Sínodo da Amazônia começa neste domingo sob o olhar atento do governo
Letícia Alves
© Prensa Total/Flick Papa Francisco presidirá o
evento
O
Sínodo da Amazônia começa neste domingo (6.out.2019), no Vaticano. A
tradicional assembleia dos bispos, que é convocada pelo chefe da Igreja
Católica sempre que há 1 assunto específico a ser discutido com o clero, não
tem interessado só religiosos e estudiosos do assunto, mas também o governo
brasileiro.
Em
agosto, o presidente Jair Bolsonaro admitiu que monitora o evento, alegando que
há influência política nas discussões. A preocupação é de que as soluções
apresentadas pelos bispos toquem, em alguma medida, na soberania nacional sobre
a Amazônia.
Desde
o início do ano, o general Augusto Heleno, ministro-chefe do GSI (Gabinete de
Segurança Institucional), concedeu diversas entrevistas demonstrando incômodo
com o tema do Sínodo. Em fevereiro, ele disse à Folha de S.Paulo que “quem
cuida da Amazônia brasileira é o Brasil”.

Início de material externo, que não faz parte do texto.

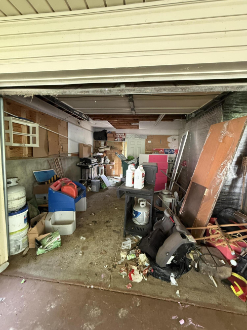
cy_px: 165
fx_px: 133
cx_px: 124
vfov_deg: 102.1
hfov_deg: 85.7
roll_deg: -2.2
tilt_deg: -6.0
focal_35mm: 14
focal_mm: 2.22
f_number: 2.2
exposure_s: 1/60
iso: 500
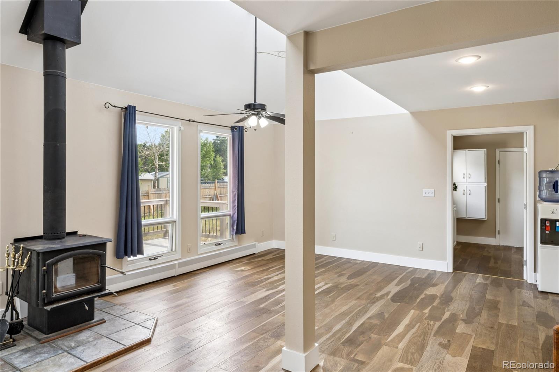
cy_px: 186
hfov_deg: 78.3
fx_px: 343
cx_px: 280
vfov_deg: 57.0
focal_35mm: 22
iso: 125
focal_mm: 22.1
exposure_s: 1/2.5
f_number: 22
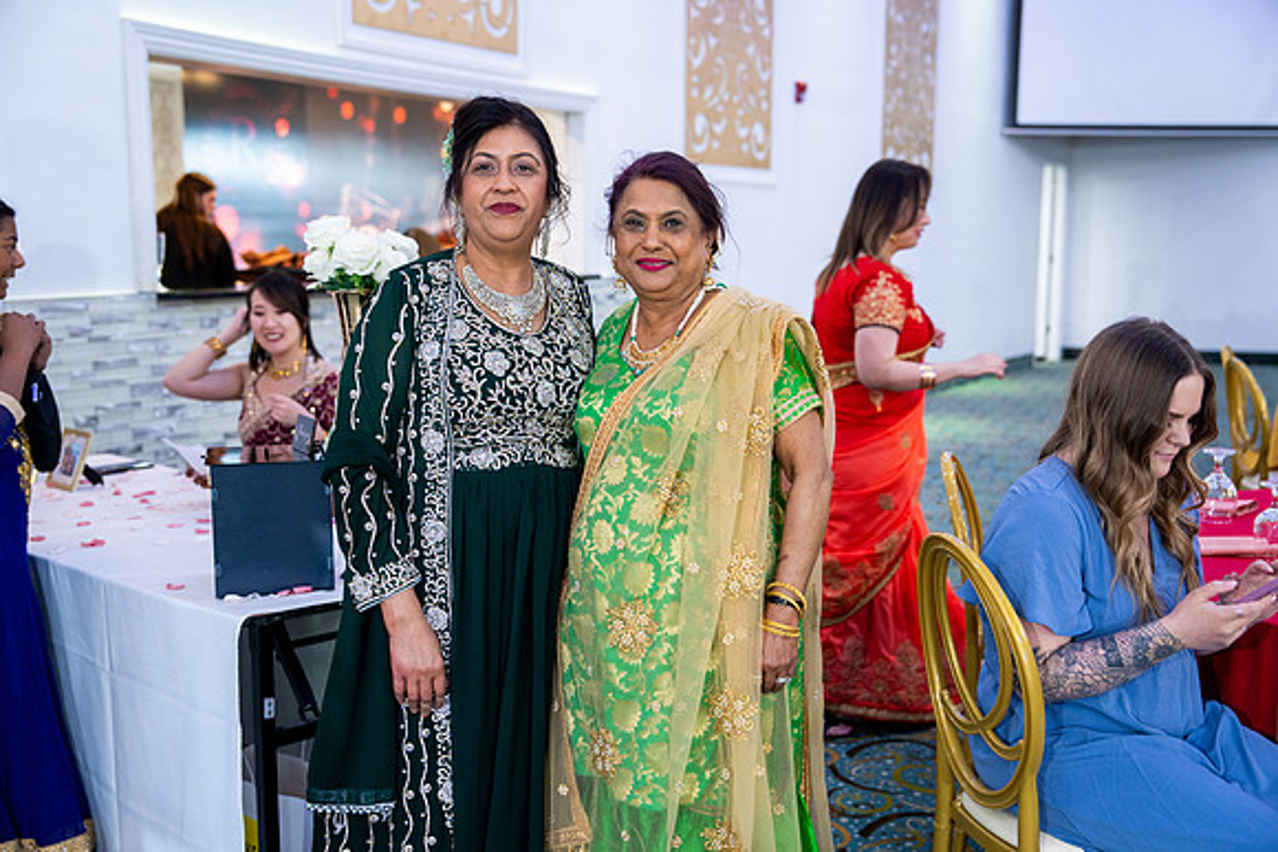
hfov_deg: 46.4
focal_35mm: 42
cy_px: 426
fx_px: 1491
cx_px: 639
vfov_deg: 31.9
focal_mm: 42
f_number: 2.8
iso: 640
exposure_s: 1/60
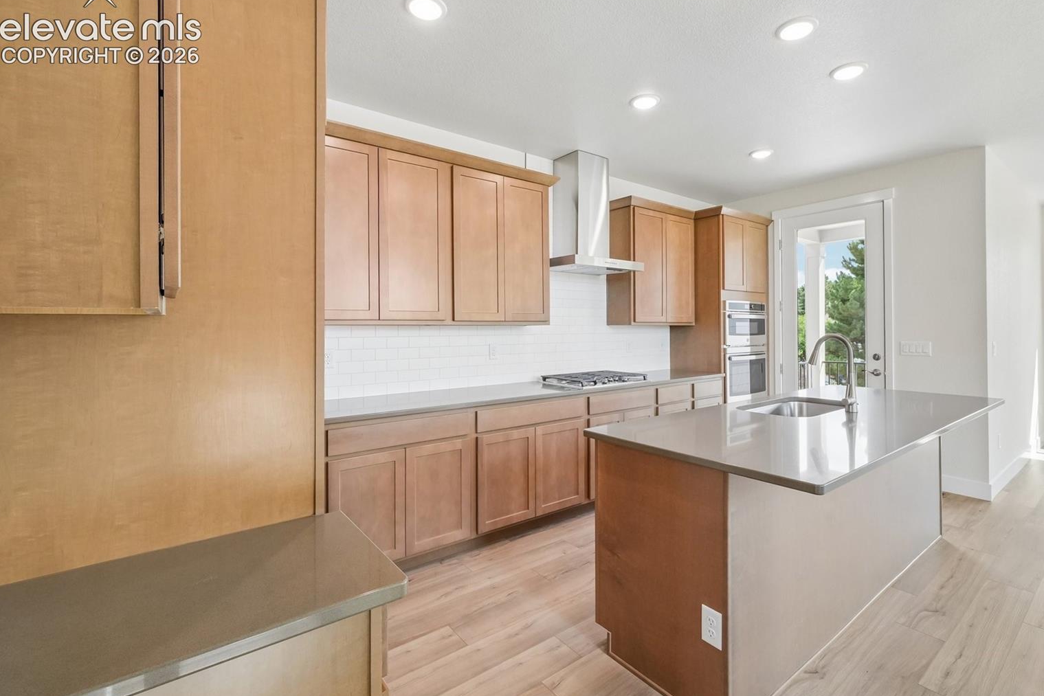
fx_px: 464
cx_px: 546
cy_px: 339
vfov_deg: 73.7
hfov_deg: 96.7
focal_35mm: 16
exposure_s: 1/40
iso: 800
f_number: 8
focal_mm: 10
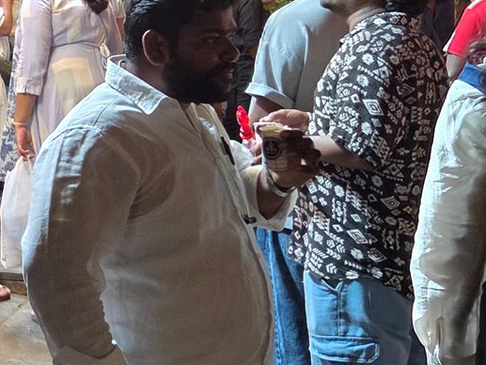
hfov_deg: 19.3
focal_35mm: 89
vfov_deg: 16.2
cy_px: -10
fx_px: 1250
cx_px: -236
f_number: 1.8
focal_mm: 5.4
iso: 250
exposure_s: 1/100
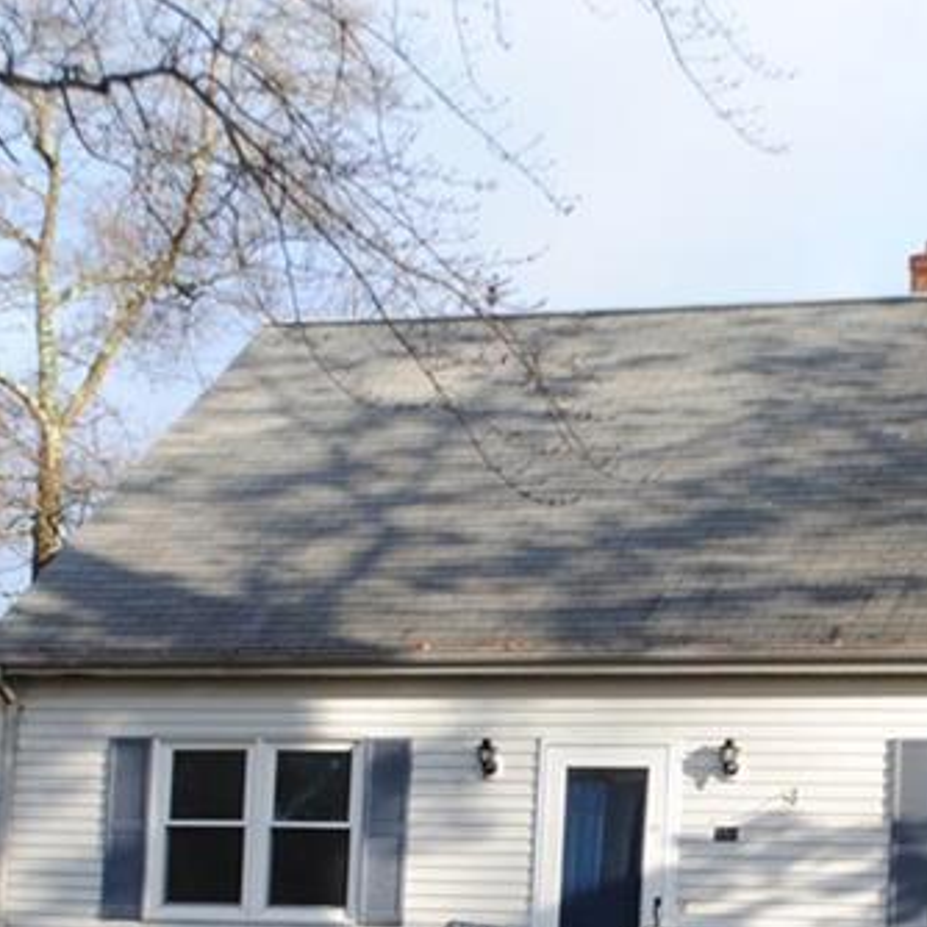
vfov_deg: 18.2
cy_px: 837
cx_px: 705
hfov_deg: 18.4
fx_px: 2848
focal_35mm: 94
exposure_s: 1/125
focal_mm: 24
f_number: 5.6
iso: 100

“[O Sínodo] quer falar de terra indígena, quer
falar de exploração, de plantação, quer falar de distribuição de terra. Isso
são assuntos do Brasil”, reclamou. Na
ocasião, o ministro ainda negou qualquer “espionagem” do evento por
parte do GSI ou da Abin (Agência Brasileira de Inteligência).
Em
nota enviada ao Poder360, o GSI admitiu que “acompanha o tema
demandado”, mas que “não há previsão de participação de representante do
Governo neste evento”. De fato, o papa Francisco vetou a participação de
quaisquer políticos com mandatos e militares no Sínodo.
50A
manifestação do GSI, aliás, contradiz a declaração do General Heleno feita em
fevereiro ao afirmar que “a expectativa é de que o Sínodo aborde, apenas,
aspectos referentes à religiosidade e não tópicos relacionados com a soberania
do Brasil”.
O
texto também é contraditório com nota do próprio GSI
divulgada em 10 de fevereiro, que afirmava que “parte dos temas do referido
evento tratam de aspectos que afetam, de certa forma, a soberania nacional”.
Principais assuntos discutidos
Ao
menos na teoria, a preocupação do governo com uma interferência da Igreja na
soberania nacional é infundada. Isso porque, de acordo com artigos do Código de
Direito Canônico, o Sínodo deve tratar de assuntos para “consolidar a
incolumidade e o incremento da fé e dos costumes, a observância da disciplina
eclesiástica”. Além disso, não compete à assembleia fazer decretos sobre os
temas deliberados.
Na
prática, porém, alguns assuntos de interesse exterior à Igreja foram inseridos
no documento de trabalho produzido para embasar as discussões. O Instrumentum
Laboris, publicado em 17 de junho, tem 21 capítulos divididos em 3 partes: “A
voz da Amazônia”, “Ecologia integral: o clamor da terra e dos pobres”
e “Igreja profética na Amazônia: desafios e esperanças”.
É
a 2ª parte que pode preocupar o governo Bolsonaro. O texto menciona termos como
a “destruição extrativista”. Outros temas como a migração, urbanização,
família e comunidade, saúde, educação integral e corrupção.
No
documento consta a proposta de que “se alterem os critérios para selecionar
e preparar os ministros autorizados para celebrá-la (Eucaristia)”. O
documento também fala em garantir a “liderança” de mulheres nas
comunidades.
Os
temas citados, no entanto, não necessariamente serão levados em consideração
pelo papa Francisco ou gerar alguma consequência prática na Igreja.
Na
última semana do evento, os membros do Sínodo farão a redação final do
documento. Ele não terá, porém, nenhum efeito jurídico.
Quem participará
Os
participantes das reuniões serão bispos diocesanos das 9 províncias
eclesiásticas da região pan-amazônica, incluindo o Brasil. Também participarão
alguns membros a Cúria Romana e do conselho que prepara o Sínodo, além de
membros da Repam (Rede Eclesial Pan-Amazônica).
Religiosos
com trabalho pastoral desenvolvido na floresta e alguns leigos escolhidos pelo
papa também estarão presentes. Alguns representantes de outras igrejas de
denominação cristã e não cristã que atuam na Amazônia, além de líderes indígenas,
também terão assento.
O
relator do Sínodo é o cardeal Cláudio Hummes, presidente da Repam.